Some challenges for improving the workflow

So far, the workflow with Neovim and Tmux has been set up nicely. However, there are some areas that can be improved. One of them is the visualization aspect. As a data scientist, you need to constantly iterate and visualize your data. If you want to have a deep understanding of your dataset and generate plenty of visualizations, the current setup may not be the best. However, in Julia, you can easily switch to Pluto to display all the figures you want. One thing I have tried is to constantly display those plots you are working on inside the terminal. One way to do this is by using unicodeplots. If you like working with Plots.jl, you can change your backend from gr() to unicodeplots(). In my opinion, the quality of the visualization may not be the best, but it allows for instant plots in your terminal without the need for third-party software. For fast iteration, it is good enough.

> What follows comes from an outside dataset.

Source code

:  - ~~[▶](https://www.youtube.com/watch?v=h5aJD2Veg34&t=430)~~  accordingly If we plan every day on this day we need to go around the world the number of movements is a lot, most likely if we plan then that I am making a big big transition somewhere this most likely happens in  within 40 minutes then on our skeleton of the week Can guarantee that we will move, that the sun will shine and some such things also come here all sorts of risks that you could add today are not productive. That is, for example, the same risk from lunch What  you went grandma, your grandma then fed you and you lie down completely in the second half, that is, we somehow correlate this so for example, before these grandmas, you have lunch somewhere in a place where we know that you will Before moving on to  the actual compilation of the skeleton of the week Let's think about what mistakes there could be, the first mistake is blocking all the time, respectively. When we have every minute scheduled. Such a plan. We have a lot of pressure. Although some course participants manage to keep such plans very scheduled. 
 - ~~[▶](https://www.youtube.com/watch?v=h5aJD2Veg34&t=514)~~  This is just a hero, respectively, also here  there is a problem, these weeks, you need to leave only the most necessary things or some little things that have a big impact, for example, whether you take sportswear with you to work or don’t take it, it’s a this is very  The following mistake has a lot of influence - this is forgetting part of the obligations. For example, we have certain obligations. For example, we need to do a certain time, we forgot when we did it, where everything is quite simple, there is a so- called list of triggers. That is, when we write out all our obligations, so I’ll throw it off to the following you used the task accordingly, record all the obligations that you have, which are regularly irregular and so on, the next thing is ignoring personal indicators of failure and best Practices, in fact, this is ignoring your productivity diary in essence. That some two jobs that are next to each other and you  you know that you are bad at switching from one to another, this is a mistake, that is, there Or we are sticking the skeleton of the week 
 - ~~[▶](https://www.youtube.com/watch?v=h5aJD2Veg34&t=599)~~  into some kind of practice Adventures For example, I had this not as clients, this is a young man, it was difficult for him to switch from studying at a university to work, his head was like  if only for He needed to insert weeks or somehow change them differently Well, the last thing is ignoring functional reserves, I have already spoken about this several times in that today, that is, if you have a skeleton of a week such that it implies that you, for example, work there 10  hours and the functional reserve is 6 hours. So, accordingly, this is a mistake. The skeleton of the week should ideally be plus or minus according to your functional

Another important point to consider is maintaining consistency in the workflow between Julia code and the Julia REPL. Currently, I have a workflow with Vim and my code, but the REPL follows a different logic. This is where the aforementioned repository could potentially help, as it aims to bridge the gap and maintain homogeneity between the two panels. Integrating Vim keybindings into the REPL would provide a seamless experience, allowing for a smoother transition and enhancing the overall workflow. It is definitely an area I look forward to exploring in the future to further improve my development process.

Conclusions

In this blog, I have explained how to set up Neovim and Tmux with Julia (or any other data science programming language). This setup provides a minimalist perspective. For people who like to have a variety of tools at hand, it may feel a bit lacking. However, if you are someone who is looking for a lightweight tool, minimalistic design, and enjoys working within the terminal, I highly recommend giving it a try.